Today began beautifully. A nice, easy run in 45 degree temps, birds singing, the river full of the rain of the last few days. It promises to be a gorgeous day.

Over the last couple of weeks I have been communicating with a FemDom couple who are married. I will call her Miss D. She originally contacted me to help her train her submissive husband. In the interest of getting to know them, I've had several chats both online with him and over the phone with her. He took things WAY too far and made her angry, so she forbid him to contact me. So far he's complied, but he's been throwing temper tantrums and pouting all week. Without him knowing she has continued to communicate with me through the phone and email. Last night she contacted me to let me know that he'd finally caved in. She whipped him friday night and took away his internet priveledges - and he promptly disobeyed and went online without her permission. This man is the equivalent of an overindulged child. His wife and I will be having lunch together today - without him, and that is just killing him. She fully intends to take the internet cable with her when she leaves the house too. I thought that was delicious!

Miss D and I have discussed having me come and spend the evening with the two of them for the express purpose of taking the cane to her brat of a husband while she taunts him.
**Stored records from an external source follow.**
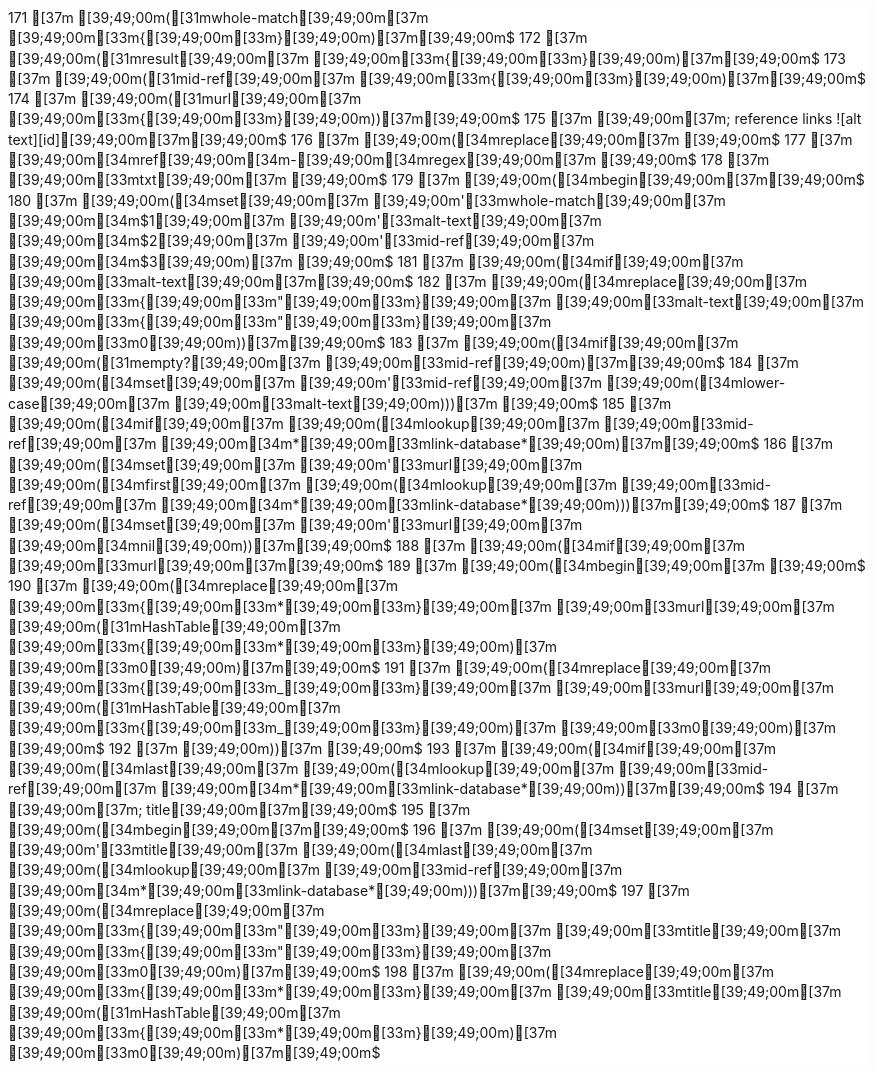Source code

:    171	[37m       [39;49;00m([31mwhole-match[39;49;00m[37m  [39;49;00m[33m{[39;49;00m[33m}[39;49;00m)[37m[39;49;00m$
   172	[37m       [39;49;00m([31mresult[39;49;00m[37m [39;49;00m[33m{[39;49;00m[33m}[39;49;00m)[37m[39;49;00m$
   173	[37m       [39;49;00m([31mid-ref[39;49;00m[37m [39;49;00m[33m{[39;49;00m[33m}[39;49;00m)[37m[39;49;00m$
   174	[37m       [39;49;00m([31murl[39;49;00m[37m    [39;49;00m[33m{[39;49;00m[33m}[39;49;00m))[37m[39;49;00m$
   175	[37m  [39;49;00m[37m;  reference links ![alt text][id][39;49;00m[37m[39;49;00m$
   176	[37m  [39;49;00m([34mreplace[39;49;00m[37m [39;49;00m$
   177	[37m    [39;49;00m[34mref[39;49;00m[34m-[39;49;00m[34mregex[39;49;00m[37m [39;49;00m$
   178	[37m    [39;49;00m[33mtxt[39;49;00m[37m [39;49;00m$
   179	[37m    [39;49;00m([34mbegin[39;49;00m[37m[39;49;00m$
   180	[37m       [39;49;00m([34mset[39;49;00m[37m [39;49;00m'[33mwhole-match[39;49;00m[37m [39;49;00m[34m$1[39;49;00m[37m [39;49;00m'[33malt-text[39;49;00m[37m [39;49;00m[34m$2[39;49;00m[37m [39;49;00m'[33mid-ref[39;49;00m[37m [39;49;00m[34m$3[39;49;00m)[37m       [39;49;00m$
   181	[37m       [39;49;00m([34mif[39;49;00m[37m [39;49;00m[33malt-text[39;49;00m[37m[39;49;00m$
   182	[37m             [39;49;00m([34mreplace[39;49;00m[37m [39;49;00m[33m{[39;49;00m[33m"[39;49;00m[33m}[39;49;00m[37m [39;49;00m[33malt-text[39;49;00m[37m [39;49;00m[33m{[39;49;00m[33m&quot;[39;49;00m[33m}[39;49;00m[37m [39;49;00m[33m0[39;49;00m))[37m[39;49;00m$
   183	[37m       [39;49;00m([34mif[39;49;00m[37m [39;49;00m([31mempty?[39;49;00m[37m [39;49;00m[33mid-ref[39;49;00m)[37m[39;49;00m$
   184	[37m            [39;49;00m([34mset[39;49;00m[37m [39;49;00m'[33mid-ref[39;49;00m[37m [39;49;00m([34mlower-case[39;49;00m[37m [39;49;00m[33malt-text[39;49;00m)))[37m     [39;49;00m$
   185	[37m       [39;49;00m([34mif[39;49;00m[37m [39;49;00m([34mlookup[39;49;00m[37m [39;49;00m[33mid-ref[39;49;00m[37m [39;49;00m[34m*[39;49;00m[33mlink-database*[39;49;00m)[37m[39;49;00m$
   186	[37m           [39;49;00m([34mset[39;49;00m[37m [39;49;00m'[33murl[39;49;00m[37m [39;49;00m([34mfirst[39;49;00m[37m [39;49;00m([34mlookup[39;49;00m[37m [39;49;00m[33mid-ref[39;49;00m[37m [39;49;00m[34m*[39;49;00m[33mlink-database*[39;49;00m)))[37m[39;49;00m$
   187	[37m           [39;49;00m([34mset[39;49;00m[37m [39;49;00m'[33murl[39;49;00m[37m [39;49;00m[34mnil[39;49;00m))[37m[39;49;00m$
   188	[37m       [39;49;00m([34mif[39;49;00m[37m [39;49;00m[33murl[39;49;00m[37m[39;49;00m$
   189	[37m           [39;49;00m([34mbegin[39;49;00m[37m [39;49;00m$
   190	[37m              [39;49;00m([34mreplace[39;49;00m[37m [39;49;00m[33m{[39;49;00m[33m\*[39;49;00m[33m}[39;49;00m[37m [39;49;00m[33murl[39;49;00m[37m [39;49;00m([31mHashTable[39;49;00m[37m [39;49;00m[33m{[39;49;00m[33m*[39;49;00m[33m}[39;49;00m)[37m [39;49;00m[33m0[39;49;00m)[37m[39;49;00m$
   191	[37m              [39;49;00m([34mreplace[39;49;00m[37m [39;49;00m[33m{[39;49;00m[33m_[39;49;00m[33m}[39;49;00m[37m  [39;49;00m[33murl[39;49;00m[37m [39;49;00m([31mHashTable[39;49;00m[37m [39;49;00m[33m{[39;49;00m[33m_[39;49;00m[33m}[39;49;00m)[37m [39;49;00m[33m0[39;49;00m)[37m [39;49;00m$
   192	[37m            [39;49;00m))[37m             [39;49;00m$
   193	[37m       [39;49;00m([34mif[39;49;00m[37m [39;49;00m([34mlast[39;49;00m[37m [39;49;00m([34mlookup[39;49;00m[37m [39;49;00m[33mid-ref[39;49;00m[37m [39;49;00m[34m*[39;49;00m[33mlink-database*[39;49;00m))[37m[39;49;00m$
   194	[37m            [39;49;00m[37m; title[39;49;00m[37m[39;49;00m$
   195	[37m           [39;49;00m([34mbegin[39;49;00m[37m[39;49;00m$
   196	[37m             [39;49;00m([34mset[39;49;00m[37m [39;49;00m'[33mtitle[39;49;00m[37m [39;49;00m([34mlast[39;49;00m[37m [39;49;00m([34mlookup[39;49;00m[37m [39;49;00m[33mid-ref[39;49;00m[37m [39;49;00m[34m*[39;49;00m[33mlink-database*[39;49;00m)))[37m[39;49;00m$
   197	[37m             [39;49;00m([34mreplace[39;49;00m[37m [39;49;00m[33m{[39;49;00m[33m"[39;49;00m[33m}[39;49;00m[37m  [39;49;00m[33mtitle[39;49;00m[37m [39;49;00m[33m{[39;49;00m[33m&quot;[39;49;00m[33m}[39;49;00m[37m [39;49;00m[33m0[39;49;00m)[37m[39;49;00m$
   198	[37m             [39;49;00m([34mreplace[39;49;00m[37m [39;49;00m[33m{[39;49;00m[33m\*[39;49;00m[33m}[39;49;00m[37m [39;49;00m[33mtitle[39;49;00m[37m [39;49;00m([31mHashTable[39;49;00m[37m [39;49;00m[33m{[39;49;00m[33m*[39;49;00m[33m}[39;49;00m)[37m [39;49;00m[33m0[39;49;00m)[37m[39;49;00m$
She knows (and he does as well) that her discipline of him has been tempered by her feelings for him. Since I am objective, I will not be as easy to manipulate. Porter and I discussed the arrangement and he expressed an interest in being present for this scene. I told him I would discuss him with Miss D and see how she felt about it. I asked Porter how he would feel about servicing me in front of this other sub, and possibly servicing the sub's wife as well. He tells me he will do whatever I wish. Which I believe in his noncommittal way of expressing himself means "HOORAY!!" I asked only to guage his reaction, and not because I intend to follow through. We will take everything as it comes. I will not put him in a position that will make him uncomfortable. As a matter of fact, I am considering keeping him away from others until I can read him better or he learns to express himself more freely. The last thing I want to do is truly hurt him, mentally or physically.

Porter and I are meeting tonight, and I hope to have pictures to post by tomorrow evening. He made the mistake last night of telling me "i'll do whatever you wish of me". When I told him to be careful what he wished for, he replied "try me".

He wil learn quickly not to challenge me.